For 11 months I have been trying to answer your question.Many months had to pass in which he was only allowed to be the malignant narcissist-sociopath-borderliner-clusterB-psychopath. It’s easier for the psyche to understand, you know you can’t love demons and monsters. To admit that he was actually my second half hidden in me, with which I struggled, with which I fought a hopeless duel and slowly realized that two destroyed toddlers were almost helplessly trying to find the same in the other, in order finally feeling security. And so my journey of processing led me back into his heart, into his primal wound, into his humanity, so that I could finally comprehend my heart, my wounds and my humanity. On this path, dear Luke, you and Hans-Peter helped me to turn a demon into a man again. The desperate dance of the inner shadow children together, lifted up my contempt for him and allowed me to heal the deep injuries inflicted on me. The contempt was exchanged with a meaningful sense of compassion, healing a piece of heritage that once represented our relationship. Two children with similarly shocking and destructive biographies. Two children with the same desire to make the pain pain painless and finally find a home.
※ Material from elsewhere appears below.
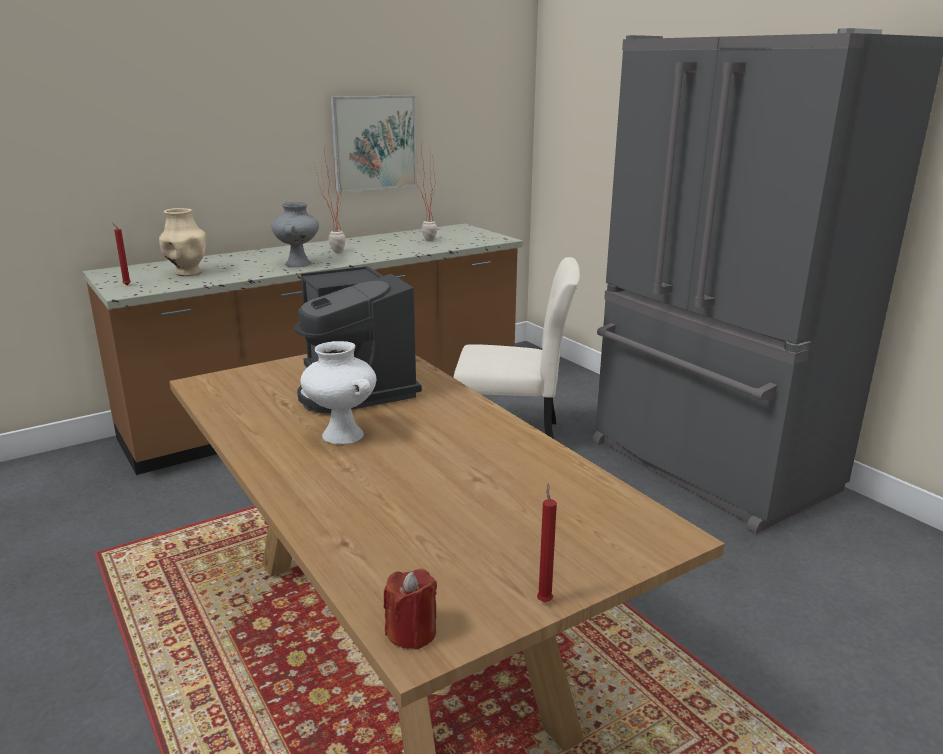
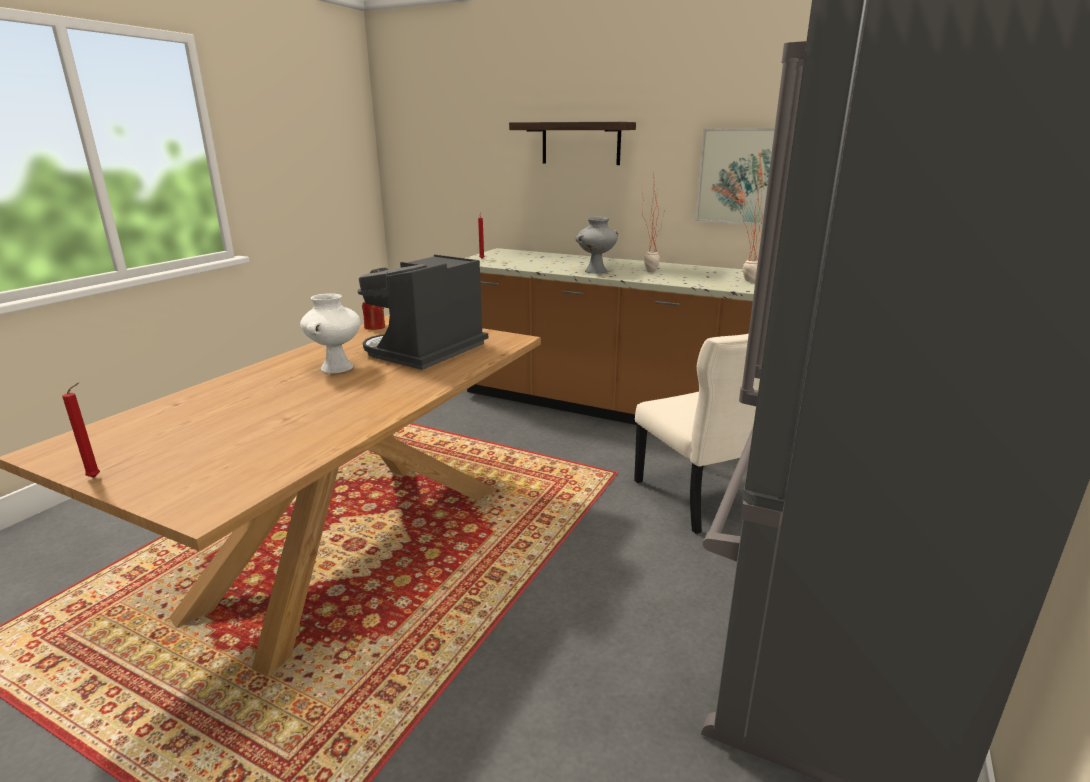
camera: 60 degrees right, 0 degrees up
(187, 273) = (526, 260): beige vase -> none
(190, 118) = (581, 143): none -> shelf
(411, 632) = (62, 445): red candle -> red candle (374, 327)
I can’t tell you how much narcissists suffer from their illness, but I can certainly proclaim that they do.A man is not malignant, Luke.A person acts in himself and others only maligne when he suffers deeply from his living being and repeatedly fails to do so. That fell off for me and I am grateful for that. And so I love this person from a far away – as he is. I would like to give a voice to his and my suffering here. We couldn’t hear, feel and understand each other within our relationship, so now the little girl takes the little boy by the hand and reports on our wound.
“You and I: We are one.I can’t hurt you without hurting me.”